The South Asian Journalists Association (SAJA) was founded in 1994 in New York City. Sree Sreenivisan, Dilip Massand, M.K. Srinivasan and Om Malik co-founded SAJA as a networking organization for South Asian journalists. It is a group of more than 1,000 journalists of South Asian origin in the U.S. and Canada. South Asia refers to India, Pakistan, Afghanistan, Sri Lanka, the Maldives, Bangladesh, Bhutan, and Nepal. SAJA is a not-for-profit organization, governed by a board of directors which appoints its executive officers. As of January 2022, the President of SAJA is Sabrina Malhi. In 2003, the SAJA Group, Inc., an affiliated non-profit 501(c)(3) organization, was formed to jointly execute SAJA programming and events. SAJA is an important networking resource for journalists covering South Asia and journalists of South Asian origin. SAJA also offers internships, scholarships, and mentorship to journalism students and new journalists.

From its website:

The South Asian Journalists Association (SAJA) is a non-profit organization that provides a networking and resource forum for journalists of South Asian origin and journalists covering South Asia or the South Asian Diaspora. SAJA's mission also includes acting as a resource to facilitate and promote accurate coverage of South Asia and South Asians in North America.

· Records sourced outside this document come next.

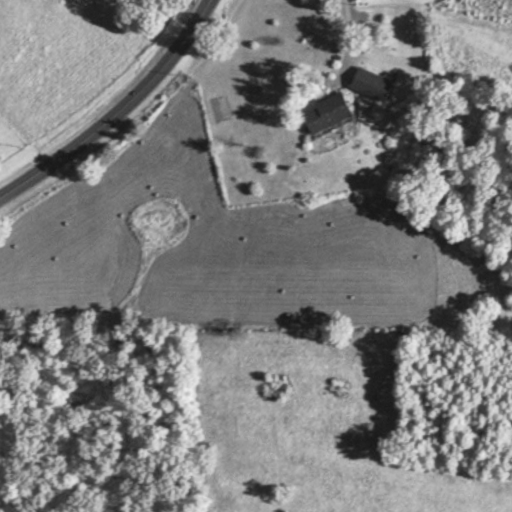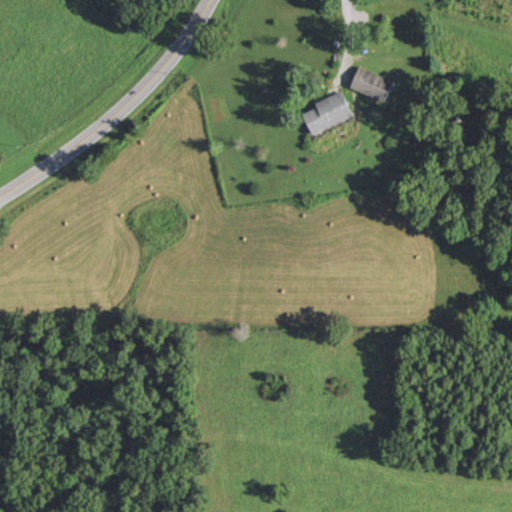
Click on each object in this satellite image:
road: (346, 35)
building: (373, 84)
building: (328, 112)
road: (109, 115)
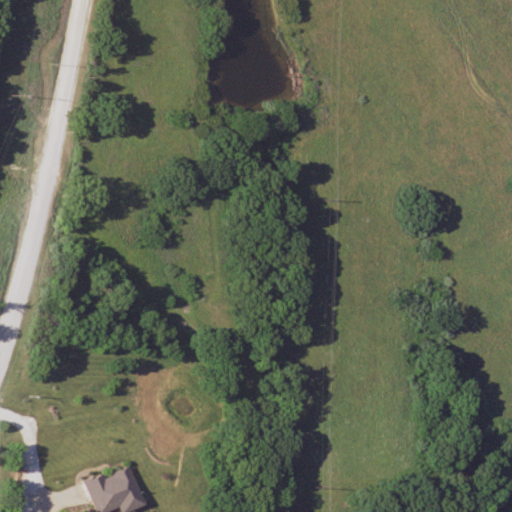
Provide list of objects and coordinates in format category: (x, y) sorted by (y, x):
road: (44, 173)
park: (256, 256)
building: (100, 492)
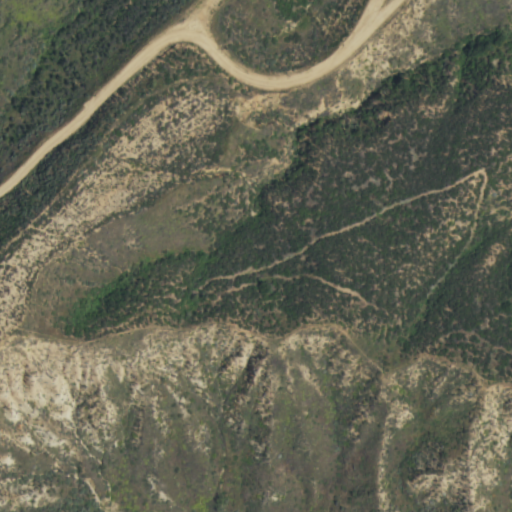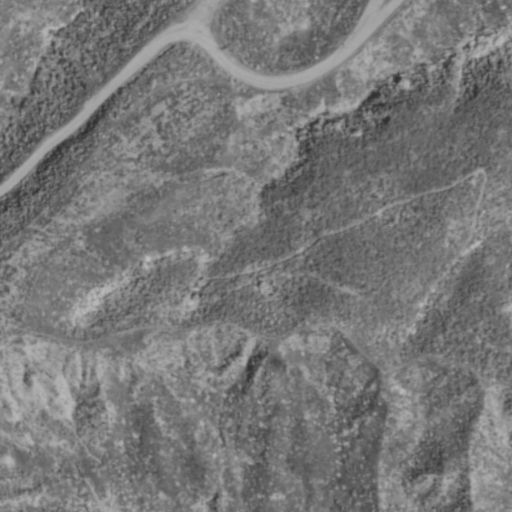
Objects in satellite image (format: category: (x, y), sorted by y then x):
road: (191, 14)
road: (192, 34)
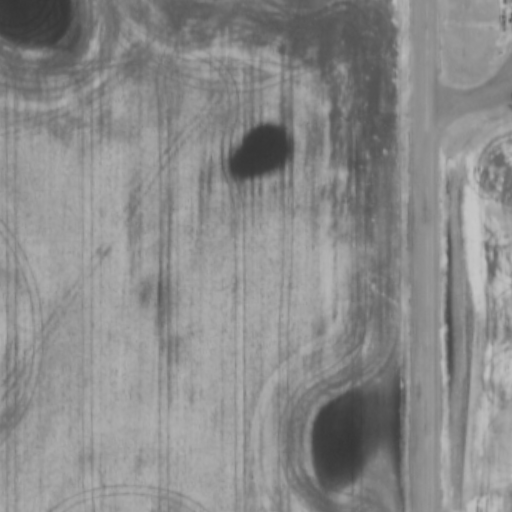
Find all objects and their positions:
road: (467, 98)
road: (423, 256)
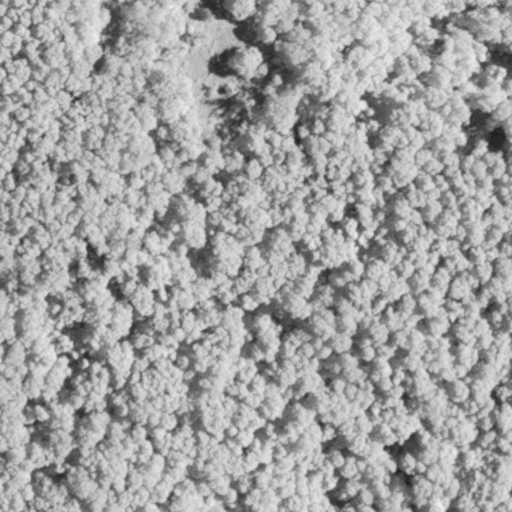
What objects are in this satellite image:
building: (494, 139)
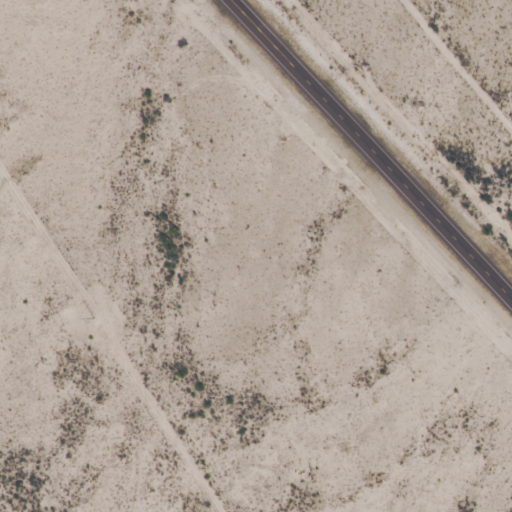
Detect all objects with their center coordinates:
road: (372, 145)
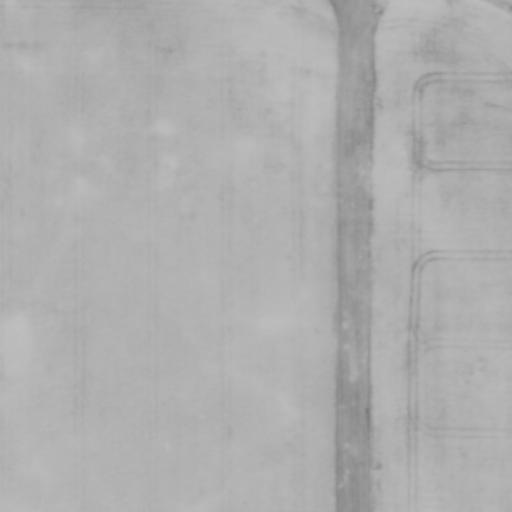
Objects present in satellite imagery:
road: (356, 255)
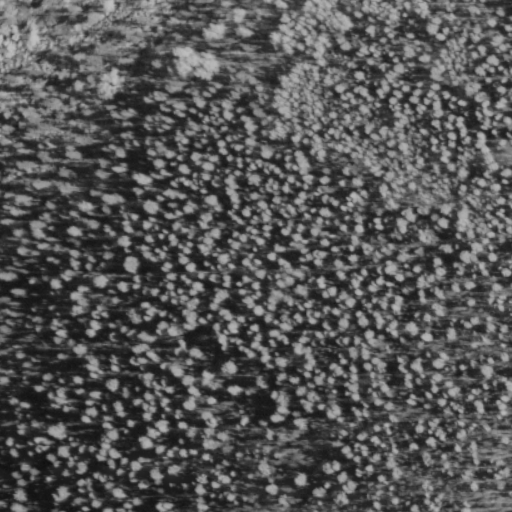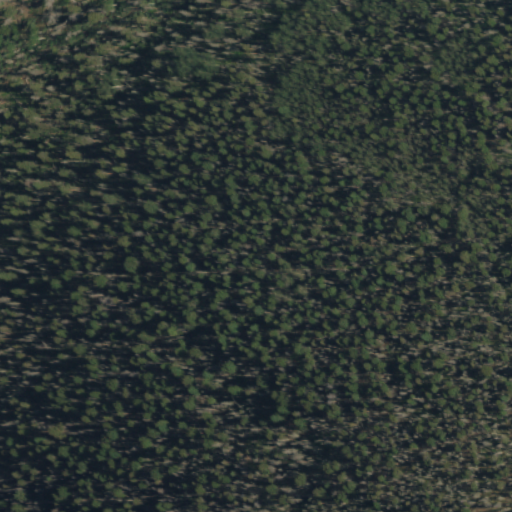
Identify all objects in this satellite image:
road: (195, 165)
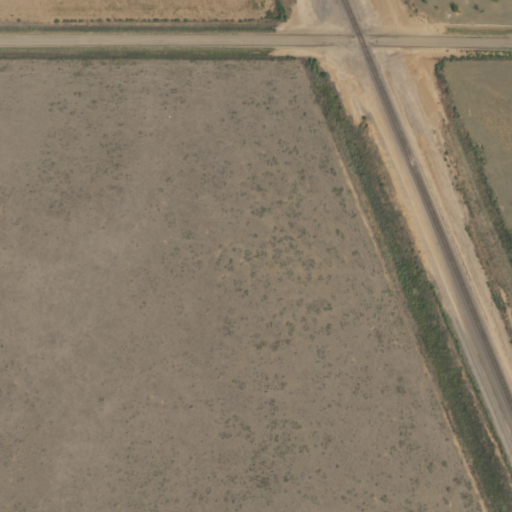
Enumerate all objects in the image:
road: (256, 38)
railway: (427, 202)
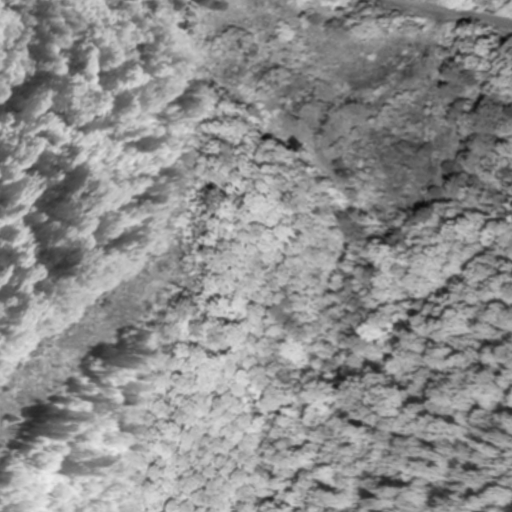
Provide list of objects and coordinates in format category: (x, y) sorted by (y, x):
road: (446, 14)
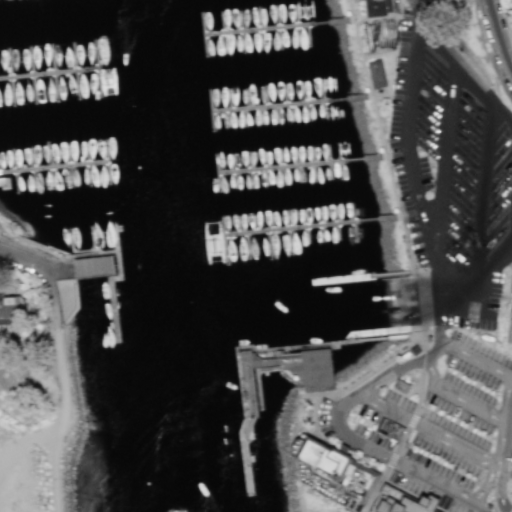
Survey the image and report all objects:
building: (377, 7)
pier: (276, 27)
road: (497, 35)
road: (434, 47)
road: (484, 53)
pier: (49, 73)
building: (376, 73)
road: (472, 83)
pier: (294, 103)
road: (402, 139)
pier: (303, 165)
pier: (55, 168)
road: (445, 170)
parking lot: (453, 182)
road: (479, 197)
road: (511, 200)
pier: (317, 225)
road: (7, 237)
road: (7, 242)
road: (411, 242)
road: (37, 254)
road: (59, 263)
road: (41, 268)
pier: (116, 277)
pier: (365, 277)
road: (440, 285)
road: (455, 293)
road: (489, 294)
road: (416, 301)
building: (6, 306)
parking lot: (509, 324)
road: (255, 350)
road: (246, 359)
road: (485, 364)
building: (316, 368)
building: (317, 369)
road: (511, 378)
building: (399, 385)
road: (250, 389)
road: (302, 396)
road: (458, 397)
road: (61, 409)
parking lot: (434, 420)
road: (406, 428)
road: (428, 428)
building: (395, 430)
road: (48, 434)
road: (352, 439)
road: (505, 460)
road: (493, 463)
building: (338, 468)
building: (339, 475)
road: (502, 496)
building: (402, 501)
building: (404, 502)
road: (480, 507)
toll booth: (486, 512)
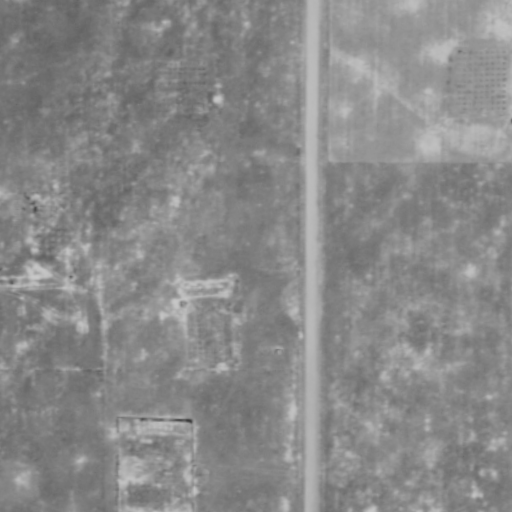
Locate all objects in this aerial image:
road: (306, 256)
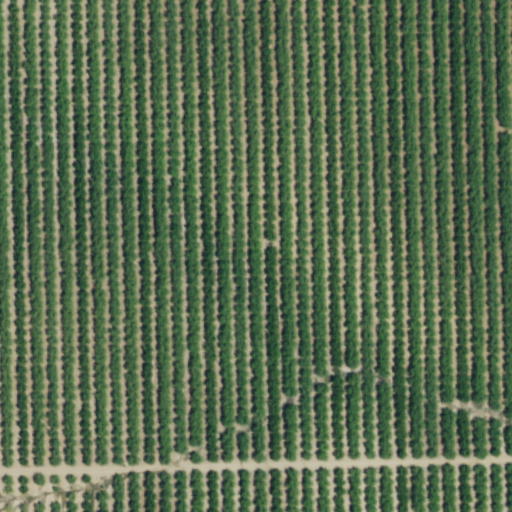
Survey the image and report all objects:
road: (256, 464)
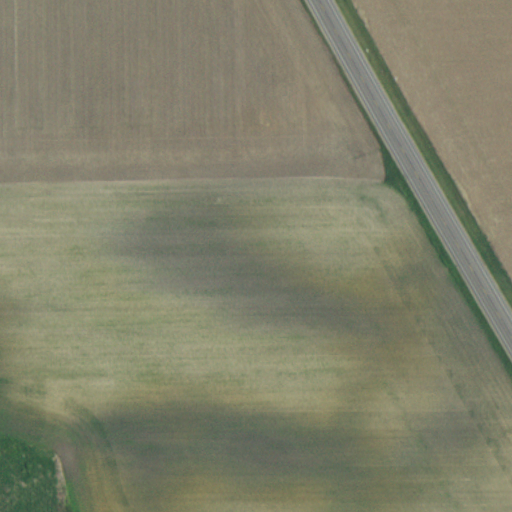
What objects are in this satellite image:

== Executive Committee and Current Board Members ==
SAJA is governed by a 11-member board of directors. Board members are elected to two-year terms by Full Members of SAJA. As of January 2022, the Executive Committee members of the Board are:

| PRESIDENT | Mythili Sampathkumar |
| VICE PRESIDENT | Jennifer Chowdhury |
| TREASURER | John Laxmi |
| SECRETARY | Priyanka Vora |
| COMMUNICATIONS OFFICER | NA |

The other six members of the Board are:

| Farnoush Amiri |
| Angeli Kakade |
| Karen Mahabir |
| Mihir Zaveri |
| Pia Sarkar |

== Awards Ceremony ==
SAJA annually holds an award ceremony to recognize South Asian journalists and students in the U.S. and Canada and honor their excellent achievements as well as coverage of South Asia. The Association presents annual awards honoring work in print, broadcast and new media outlets, in categories including Outstanding story on South Asia, Outstanding photograph of South Asia or of South Asians in North America, and Outstanding story on any subject by a South Asian Journalist.
== Digital Archives ==
SAJA's website (www.saja.org) also is an online archive for the organization and a resource for journalists. The Association also maintains 15.5 linear feet of physical files and brochures of South Asian diasporic periodicals and articles.